**WORK TO COMPLETE:** From the text about the Circle Drive Bridge, copy the part between "Circle Drive Bridge" and "in the city.", inclusive, and swap "northernmost" for "most northerly".

**PROVIDED TEXT:**
Circle Drive Bridge spans the South Saskatchewan River in Saskatoon, Saskatchewan, Canada. It is a steel girder bridge, built in 1983 as part of the Circle Drive freeway system in northeast Saskatoon. At the time of construction, it cost $11.8 million to build. Between its opening in 1983 and the opening of the Chief Mistawasis Bridge in 2018, it was the northernmost vehicular river crossing in the city.

As with other bridges in the city, locals use several different names for this bridge. During construction there was an unsuccessful campaign to have it named after recently deceased former Prime Minister John Diefenbaker (despite the politician already having a road, a park, a museum and a memorialized street corner named after him). Longtime Saskatonians also refer to it as the 42nd Street Bridge, a reference to a former name of the northern east–west leg of Circle Drive dating back to the 1960s; this name was also commonly applied to the bridge in media coverage and city council references to its planning and construction dating back to the early 1960s. For a brief time in the mid-2010s, it was referred to informally as the Circle Drive North Bridge to differentiate it from the formally-named Circle Drive South Bridge constructed at the opposite end of the city, until the latter bridge was officially renamed the Gordie Howe Bridge.

**RAW DATA:**
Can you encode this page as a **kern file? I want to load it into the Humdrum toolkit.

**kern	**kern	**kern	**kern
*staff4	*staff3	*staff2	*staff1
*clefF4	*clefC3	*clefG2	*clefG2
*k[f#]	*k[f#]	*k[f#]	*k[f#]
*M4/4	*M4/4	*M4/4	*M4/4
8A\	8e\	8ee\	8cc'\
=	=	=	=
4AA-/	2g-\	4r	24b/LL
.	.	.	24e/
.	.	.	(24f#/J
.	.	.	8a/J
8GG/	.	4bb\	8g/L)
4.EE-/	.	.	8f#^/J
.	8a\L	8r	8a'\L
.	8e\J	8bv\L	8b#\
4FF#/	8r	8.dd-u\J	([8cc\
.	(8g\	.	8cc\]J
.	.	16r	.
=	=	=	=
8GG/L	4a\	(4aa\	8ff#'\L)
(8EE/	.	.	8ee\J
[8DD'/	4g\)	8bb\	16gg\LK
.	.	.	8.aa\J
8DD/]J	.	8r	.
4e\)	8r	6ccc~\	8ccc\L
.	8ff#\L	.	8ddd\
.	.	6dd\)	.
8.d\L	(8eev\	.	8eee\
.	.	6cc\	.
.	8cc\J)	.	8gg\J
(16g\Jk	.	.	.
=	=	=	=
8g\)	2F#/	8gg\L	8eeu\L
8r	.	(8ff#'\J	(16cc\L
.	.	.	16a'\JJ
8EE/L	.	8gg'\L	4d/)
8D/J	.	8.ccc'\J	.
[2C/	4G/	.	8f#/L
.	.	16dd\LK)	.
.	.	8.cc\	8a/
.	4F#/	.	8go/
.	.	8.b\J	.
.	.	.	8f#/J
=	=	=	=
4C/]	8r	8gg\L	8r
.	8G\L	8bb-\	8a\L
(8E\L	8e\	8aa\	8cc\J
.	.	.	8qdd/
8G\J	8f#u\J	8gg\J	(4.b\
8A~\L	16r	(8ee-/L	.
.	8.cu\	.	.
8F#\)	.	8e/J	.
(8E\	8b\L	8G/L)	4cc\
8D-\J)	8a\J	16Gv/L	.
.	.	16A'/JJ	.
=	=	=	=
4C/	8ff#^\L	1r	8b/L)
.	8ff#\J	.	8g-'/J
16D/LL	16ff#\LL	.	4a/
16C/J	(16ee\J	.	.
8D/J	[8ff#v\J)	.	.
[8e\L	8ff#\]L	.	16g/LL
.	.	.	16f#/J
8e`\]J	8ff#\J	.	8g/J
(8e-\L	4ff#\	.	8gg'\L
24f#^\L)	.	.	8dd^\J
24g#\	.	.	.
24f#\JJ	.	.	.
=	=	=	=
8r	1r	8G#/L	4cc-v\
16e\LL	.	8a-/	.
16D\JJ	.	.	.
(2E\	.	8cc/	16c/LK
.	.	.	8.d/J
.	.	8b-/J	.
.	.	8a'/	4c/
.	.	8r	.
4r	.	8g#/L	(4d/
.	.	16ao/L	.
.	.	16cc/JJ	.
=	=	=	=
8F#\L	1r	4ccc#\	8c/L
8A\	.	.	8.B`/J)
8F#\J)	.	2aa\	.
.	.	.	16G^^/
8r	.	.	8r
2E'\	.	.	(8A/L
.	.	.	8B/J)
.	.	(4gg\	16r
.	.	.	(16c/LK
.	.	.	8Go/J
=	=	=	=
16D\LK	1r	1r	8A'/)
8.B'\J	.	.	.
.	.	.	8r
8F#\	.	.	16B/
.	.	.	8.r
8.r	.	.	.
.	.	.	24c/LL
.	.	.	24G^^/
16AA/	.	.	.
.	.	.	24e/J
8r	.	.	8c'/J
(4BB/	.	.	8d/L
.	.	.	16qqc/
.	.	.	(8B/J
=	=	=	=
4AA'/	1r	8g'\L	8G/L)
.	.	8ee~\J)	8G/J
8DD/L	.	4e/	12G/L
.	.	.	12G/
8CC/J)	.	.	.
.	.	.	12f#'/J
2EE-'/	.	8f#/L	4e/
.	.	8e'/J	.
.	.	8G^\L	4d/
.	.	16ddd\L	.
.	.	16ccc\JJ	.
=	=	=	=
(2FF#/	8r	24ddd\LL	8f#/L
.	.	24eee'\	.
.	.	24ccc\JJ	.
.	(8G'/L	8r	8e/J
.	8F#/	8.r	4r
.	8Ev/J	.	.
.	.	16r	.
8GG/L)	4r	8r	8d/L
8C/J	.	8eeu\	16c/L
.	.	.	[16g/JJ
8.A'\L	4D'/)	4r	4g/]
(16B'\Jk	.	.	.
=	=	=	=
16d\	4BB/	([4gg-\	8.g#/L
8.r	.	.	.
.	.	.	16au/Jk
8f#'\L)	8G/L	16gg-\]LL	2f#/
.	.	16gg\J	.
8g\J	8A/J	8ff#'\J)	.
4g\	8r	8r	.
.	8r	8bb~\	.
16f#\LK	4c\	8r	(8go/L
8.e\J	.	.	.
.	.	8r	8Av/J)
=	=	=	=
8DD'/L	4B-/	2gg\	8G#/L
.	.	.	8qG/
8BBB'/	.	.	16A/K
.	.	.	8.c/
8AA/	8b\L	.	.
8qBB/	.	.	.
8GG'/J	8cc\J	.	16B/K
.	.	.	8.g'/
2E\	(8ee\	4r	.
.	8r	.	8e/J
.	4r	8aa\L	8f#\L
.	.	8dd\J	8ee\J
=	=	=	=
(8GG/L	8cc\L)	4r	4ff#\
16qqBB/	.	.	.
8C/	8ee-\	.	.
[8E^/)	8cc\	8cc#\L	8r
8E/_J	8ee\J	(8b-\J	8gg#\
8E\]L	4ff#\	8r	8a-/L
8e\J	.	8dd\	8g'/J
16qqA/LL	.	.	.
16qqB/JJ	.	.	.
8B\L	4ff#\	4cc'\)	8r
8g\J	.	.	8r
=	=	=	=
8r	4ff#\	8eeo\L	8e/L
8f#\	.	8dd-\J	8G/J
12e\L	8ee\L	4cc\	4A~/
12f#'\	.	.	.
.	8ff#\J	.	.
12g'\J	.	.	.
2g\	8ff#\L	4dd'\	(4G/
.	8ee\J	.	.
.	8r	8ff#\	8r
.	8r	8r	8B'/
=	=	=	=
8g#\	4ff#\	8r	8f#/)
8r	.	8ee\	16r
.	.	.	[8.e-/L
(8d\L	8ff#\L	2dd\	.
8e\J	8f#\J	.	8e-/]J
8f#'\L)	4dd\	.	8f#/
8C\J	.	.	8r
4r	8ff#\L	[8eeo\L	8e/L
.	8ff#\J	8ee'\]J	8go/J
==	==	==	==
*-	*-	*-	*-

**OUTPUT FOR THIS EXERCISE:**
Circle Drive Bridge spans the South Saskatchewan River in Saskatoon, Saskatchewan, Canada. It is a steel girder bridge, built in 1983 as part of the Circle Drive freeway system in northeast Saskatoon. At the time of construction, it cost $11.8 million to build. Between its opening in 1983 and the opening of the Chief Mistawasis Bridge in 2018, it was the most northerly vehicular river crossing in the city.